Un cambio di rotta per la Polizia di Stato?

Quella Polizia di Stato la cui cifra stilistica nella comunicazione istituzionale on-line (il “tone of voice”, lo chiamerebbero gli esperti) ha subito negli ultimi tempi un profondo cambiamento di rotta. Cambiamento reso evidente nel momento in cui ha scelto di pubblicare gli inquietanti video del pestaggio di Manduria, rispetto ai quali pelose ed inconsistenti appaiono le giustificazioni date di fronte allo sdegno generale (è noto a chiunque se ne occupi che pubblicare atti di bullismo e violenza – in violazione della propria social media policy, peraltro – non serve a sensibilizzare i cittadini, ma genera emulazione creando oltretutto un clima di paura. Di certo la Polizia di Stato non cerca l’emulazione di atti del genere. Resta da chiedersi se cerchi la paura).

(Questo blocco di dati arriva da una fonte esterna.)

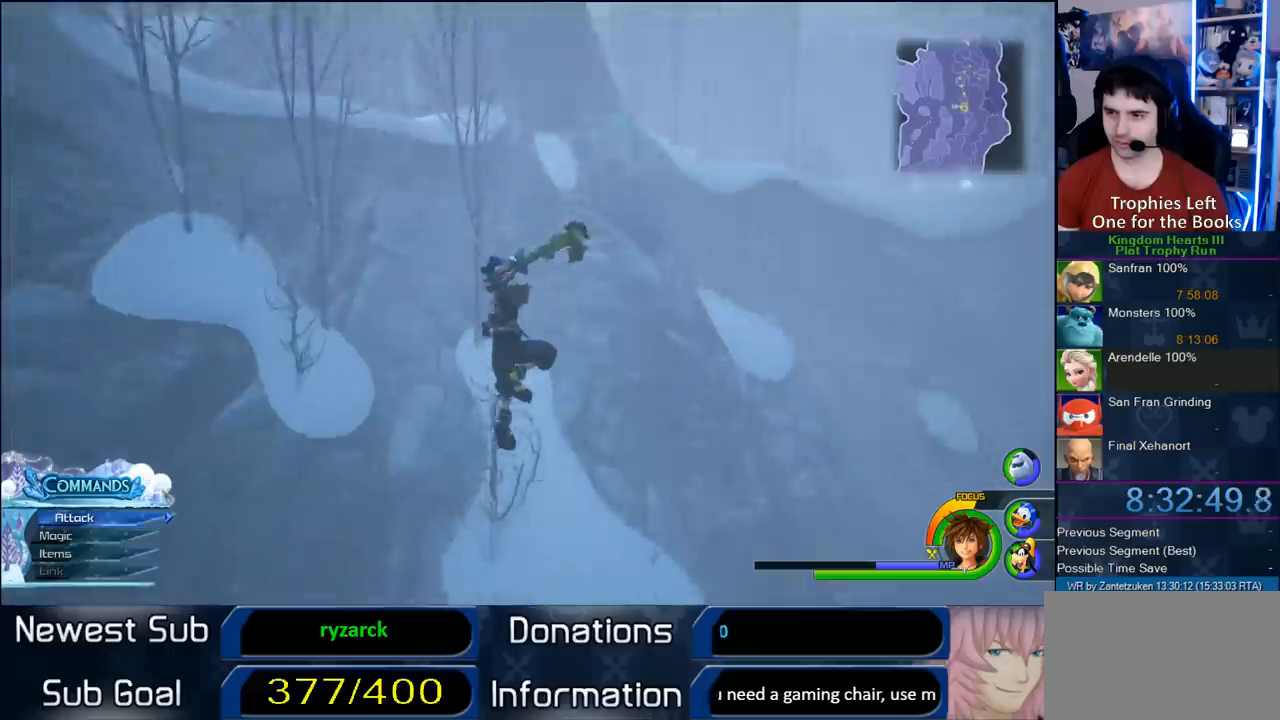
{"buttons": ["CROSS"], "left_stick": "up", "right_stick": "center", "events": [[233, "SQUARE", "up"], [367, "CROSS", "down"]]}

Quella Polizia di Stato, però, che se per gli atti di Manduria poteva soltanto essere accusata, volendo rimanere in buona fede, di incompetenza, per quello che riguarda ciò che è successo nella querelle con Saviano è andata ben oltre.

Saviano e la Polizia di Stato: cosa è successo?

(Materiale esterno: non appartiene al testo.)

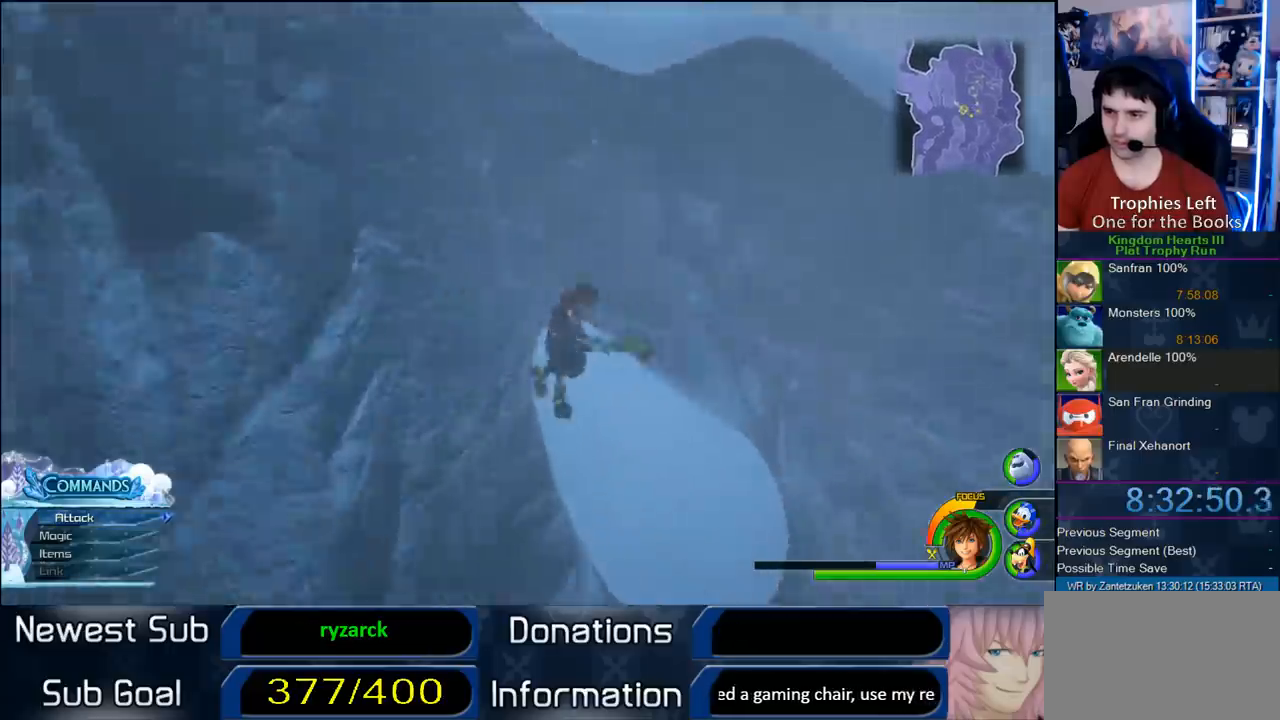
{"buttons": [], "left_stick": "up-left", "right_stick": "center", "events": [[33, "left_stick", "up-left"], [200, "CROSS", "up"]]}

Pochi ormai sono all’oscuro dei fatti: Roberto Saviano accusa la Polizia di Stato di essere diventata una Polizia Privata al servizio del Ministro dell’Interno. Un’affermazione forte, discutibile, che può essere o meno condivisa. Un’affermazione – comunque – fatta da un Cittadino che, nei limiti del codice, può dire ciò che vuole (sovente chi scrive, va specificato per correttezza, non è d’accordo con ciò che dice Saviano). Ma Saviano, finché rimane nei limiti del lecito, ha tutto il diritto di affermare qualsiasi cosa. Poi ci sono le opinioni personali, le reazioni, le risposte di altri cittadini. Tutte lecite.

Ma che succede se a fornire una risposta non è un cittadino, ma un’Istituzione?

Peraltro quell’Istituzione di Garanzia dalla quale dipendono i funzionari che di quel cittadino garantiscono, appunto, la sicurezza (cosa particolarmente cogente per quanto riguarda Saviano)?

Che succede se l’Istituzione – non una persona, non qualcuno che esprime un parere – ma un’Istituzione con tutto il suo peso, la sua funzione ed il suo ruolo, per la prima volta da che è presente sui Social Media risponde direttamente ad un cittadino che la critica? Che succede se gli risponde che “chi sbaglia paga nelle forme prescritte dalla legge” e che è una “pena leggere commenti ingenerosi fatti per regolare conti personali”?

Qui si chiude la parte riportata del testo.